> _WHAT YOU HAVE TO DO_: Restate word for word every line from the one containing "Por exemplo, suponha" to the last line of the records below.

(SOURCE DATA begins)

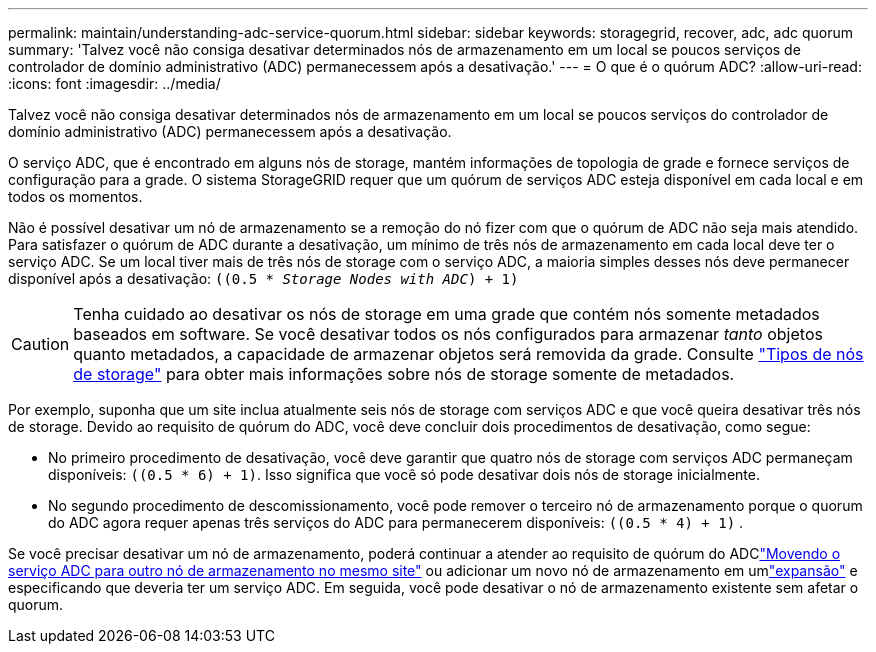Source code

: ---
permalink: maintain/understanding-adc-service-quorum.html 
sidebar: sidebar 
keywords: storagegrid, recover, adc, adc quorum 
summary: 'Talvez você não consiga desativar determinados nós de armazenamento em um local se poucos serviços de controlador de domínio administrativo (ADC) permanecessem após a desativação.' 
---
= O que é o quórum ADC?
:allow-uri-read: 
:icons: font
:imagesdir: ../media/


[role="lead"]
Talvez você não consiga desativar determinados nós de armazenamento em um local se poucos serviços do controlador de domínio administrativo (ADC) permanecessem após a desativação.

O serviço ADC, que é encontrado em alguns nós de storage, mantém informações de topologia de grade e fornece serviços de configuração para a grade. O sistema StorageGRID requer que um quórum de serviços ADC esteja disponível em cada local e em todos os momentos.

Não é possível desativar um nó de armazenamento se a remoção do nó fizer com que o quórum de ADC não seja mais atendido. Para satisfazer o quórum de ADC durante a desativação, um mínimo de três nós de armazenamento em cada local deve ter o serviço ADC. Se um local tiver mais de três nós de storage com o serviço ADC, a maioria simples desses nós deve permanecer disponível após a desativação: `((0.5 * _Storage Nodes with ADC_) + 1)`


CAUTION: Tenha cuidado ao desativar os nós de storage em uma grade que contém nós somente metadados baseados em software. Se você desativar todos os nós configurados para armazenar _tanto_ objetos quanto metadados, a capacidade de armazenar objetos será removida da grade. Consulte link:../primer/what-storage-node-is.html#types-of-storage-nodes["Tipos de nós de storage"] para obter mais informações sobre nós de storage somente de metadados.

Por exemplo, suponha que um site inclua atualmente seis nós de storage com serviços ADC e que você queira desativar três nós de storage. Devido ao requisito de quórum do ADC, você deve concluir dois procedimentos de desativação, como segue:

* No primeiro procedimento de desativação, você deve garantir que quatro nós de storage com serviços ADC permaneçam disponíveis: `((0.5 * 6) + 1)`. Isso significa que você só pode desativar dois nós de storage inicialmente.
* No segundo procedimento de descomissionamento, você pode remover o terceiro nó de armazenamento porque o quorum do ADC agora requer apenas três serviços do ADC para permanecerem disponíveis: `((0.5 * 4) + 1)` .


Se você precisar desativar um nó de armazenamento, poderá continuar a atender ao requisito de quórum do ADClink:../upgrade/changes-to-grid-management-api.html#new-private-endpoints-for-move-adc["Movendo o serviço ADC para outro nó de armazenamento no mesmo site"] ou adicionar um novo nó de armazenamento em umlink:../expand/index.html["expansão"] e especificando que deveria ter um serviço ADC.  Em seguida, você pode desativar o nó de armazenamento existente sem afetar o quorum.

(SOURCE DATA ends)

> _FINISHED EXERCISE_:
Por exemplo, suponha que um site inclua atualmente seis nós de storage com serviços ADC e que você queira desativar três nós de storage. Devido ao requisito de quórum do ADC, você deve concluir dois procedimentos de desativação, como segue:

* No primeiro procedimento de desativação, você deve garantir que quatro nós de storage com serviços ADC permaneçam disponíveis: `((0.5 * 6) + 1)`. Isso significa que você só pode desativar dois nós de storage inicialmente.
* No segundo procedimento de descomissionamento, você pode remover o terceiro nó de armazenamento porque o quorum do ADC agora requer apenas três serviços do ADC para permanecerem disponíveis: `((0.5 * 4) + 1)` .


Se você precisar desativar um nó de armazenamento, poderá continuar a atender ao requisito de quórum do ADClink:../upgrade/changes-to-grid-management-api.html#new-private-endpoints-for-move-adc["Movendo o serviço ADC para outro nó de armazenamento no mesmo site"] ou adicionar um novo nó de armazenamento em umlink:../expand/index.html["expansão"] e especificando que deveria ter um serviço ADC.  Em seguida, você pode desativar o nó de armazenamento existente sem afetar o quorum.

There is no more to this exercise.